The Noah Countdown by B.T. (Brooks) Post
Is an unusual pre-apocalyptic countdown book. Much of it has certain affinities with the famous novel One Flew Over the Cookoos Nest by counter culture 'hero' Ken Kessey. Unlike Kessey, the author does not believe that the inmates are sane, but she does make a strong point the psychiatric institute for profit leads to a setting where the inmates are not much worse then the caretakers. Our current society leads us to behave in ways are not necessarily crazy, are simplistic and wrongheaded, and abusive of power.
Bud is a writer who gains information that is dangerous to various powers that be. Through a various odd set of circumstances he winds up unconscious and taken to the hospital. This lands him through various medical mechanisms in observation (to see if he is crazy) at a psychiatric hospital. So there is a bit of irony, in that you have a non-crazy person stuck in a mental hospital, and cannot get out while the world is ending.

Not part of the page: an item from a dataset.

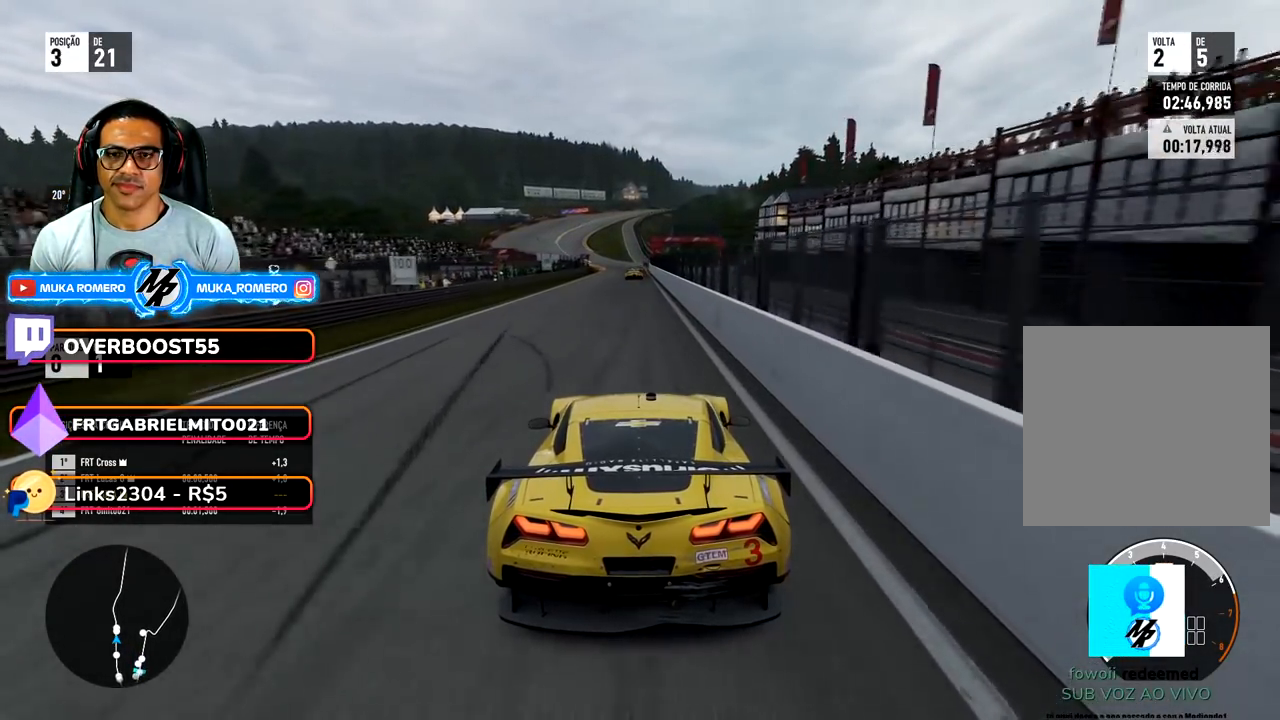
{"buttons": ["R2"], "left_stick": "center", "right_stick": "center", "events": []}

The mechanisms for the end of the world are done through explanatory dialog (really monologue) in the middle section of the book. Then for unclear reasons are restated at the back of the book.
Without giving away too much of the book, it is suffice to say that there are good guys anticipating an end to the world ,and bad guys. The bad guys may not be the primary cause of the world ending, but they are not doing much to stop it either.
The book appears to be primarily a call to action for people to begin preparing their little arks to see themselves through the coming disaster. The lead up to the coming disaster is better thought out, and with deeper historical depth than many such offerings. Unfortunately, as I will note, some failings and unevenness from the plotting keep it from being as strong of a vehicle for its message then it might have been.
The sections within the psychiatric hospital are well done, and the theme of societal psychosis is reasonably well done. The language and development are certainly better then the standard post-apocalyptic book, and somewhat in line with some of the more literary offering in the area. link link2 The world itself seems a bit cartoony. Given some of her comments on sports, one suspects that she feels that our cultures view of reality is a bit of cartoonish. So possibly the cartoonish aspect of her novels reality is intentional. But it is a little hard to feel much empathy for the coming suffering of such cartoonish masses.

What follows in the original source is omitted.